Top of EXCERPTED DATA
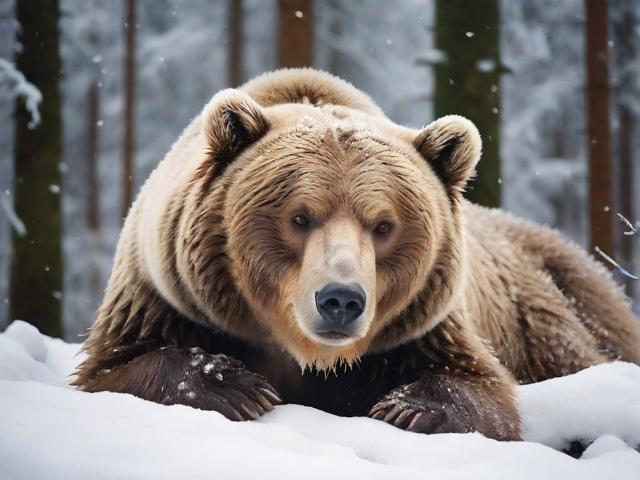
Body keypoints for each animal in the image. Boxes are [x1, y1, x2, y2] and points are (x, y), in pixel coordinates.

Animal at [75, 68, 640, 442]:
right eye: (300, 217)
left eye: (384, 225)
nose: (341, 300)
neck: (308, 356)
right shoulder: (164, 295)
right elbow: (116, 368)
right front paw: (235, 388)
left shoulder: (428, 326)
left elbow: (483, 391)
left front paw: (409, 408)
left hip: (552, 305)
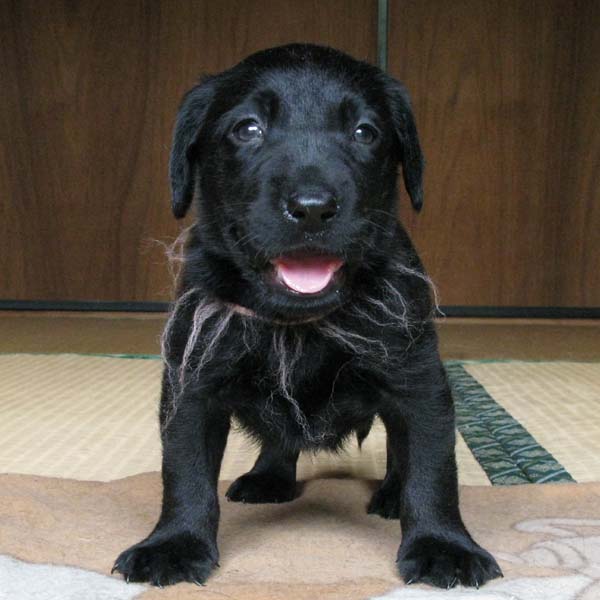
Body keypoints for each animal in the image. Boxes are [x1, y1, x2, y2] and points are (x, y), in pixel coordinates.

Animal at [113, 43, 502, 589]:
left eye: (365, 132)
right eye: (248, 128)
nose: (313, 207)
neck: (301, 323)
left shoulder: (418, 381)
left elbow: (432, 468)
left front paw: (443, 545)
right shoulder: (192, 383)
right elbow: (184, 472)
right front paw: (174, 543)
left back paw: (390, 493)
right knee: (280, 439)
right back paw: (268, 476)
Bottom of EXCERPTED DATA
Top of EXCERPTED DATA
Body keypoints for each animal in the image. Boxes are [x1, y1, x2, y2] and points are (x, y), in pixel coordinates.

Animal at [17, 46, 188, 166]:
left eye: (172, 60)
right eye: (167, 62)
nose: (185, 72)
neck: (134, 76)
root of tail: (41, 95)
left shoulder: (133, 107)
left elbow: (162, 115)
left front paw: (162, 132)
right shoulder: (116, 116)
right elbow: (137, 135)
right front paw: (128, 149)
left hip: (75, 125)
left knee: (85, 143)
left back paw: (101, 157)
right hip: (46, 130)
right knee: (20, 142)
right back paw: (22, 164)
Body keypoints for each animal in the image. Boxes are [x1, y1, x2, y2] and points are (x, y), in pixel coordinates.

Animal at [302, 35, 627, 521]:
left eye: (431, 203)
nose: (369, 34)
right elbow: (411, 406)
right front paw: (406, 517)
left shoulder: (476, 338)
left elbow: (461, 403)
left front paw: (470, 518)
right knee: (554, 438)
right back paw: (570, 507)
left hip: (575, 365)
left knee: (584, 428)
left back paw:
Bottom of EXCERPTED DATA
Top of EXCERPTED DATA
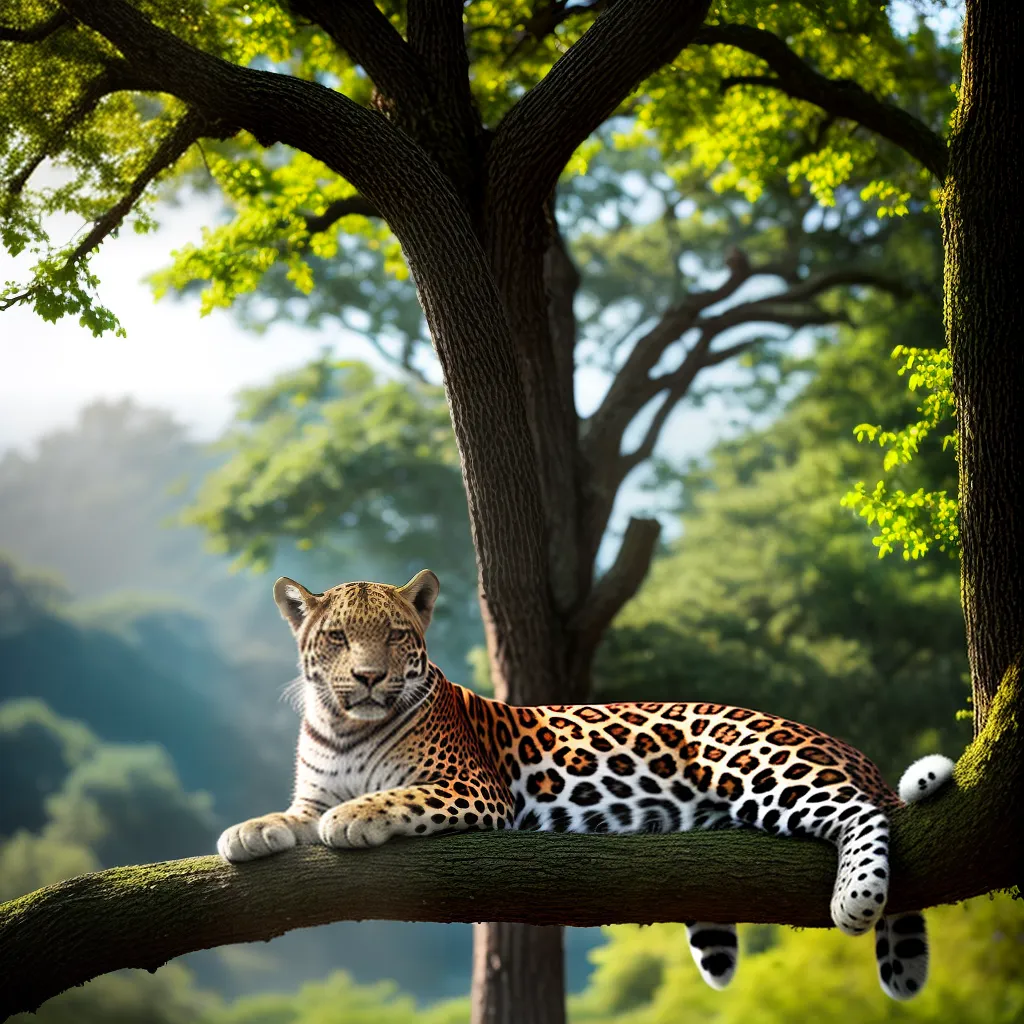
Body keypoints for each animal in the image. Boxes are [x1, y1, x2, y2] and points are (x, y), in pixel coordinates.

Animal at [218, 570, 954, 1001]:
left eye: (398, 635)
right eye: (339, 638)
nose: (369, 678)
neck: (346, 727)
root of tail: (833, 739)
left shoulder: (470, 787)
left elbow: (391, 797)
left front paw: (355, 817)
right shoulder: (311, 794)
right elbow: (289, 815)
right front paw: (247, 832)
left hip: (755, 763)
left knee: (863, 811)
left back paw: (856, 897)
Bottom of EXCERPTED DATA
## WORK ITEM
Of the lines above, retype only those from the line containing "left elbow: (432, 468)" through the line containing "right back paw: (268, 476)", including both, exactly.

## PROBLEM SOLUTION
left elbow: (432, 468)
left front paw: (443, 545)
right shoulder: (192, 383)
right elbow: (184, 472)
right front paw: (174, 543)
left back paw: (390, 493)
right knee: (280, 439)
right back paw: (268, 476)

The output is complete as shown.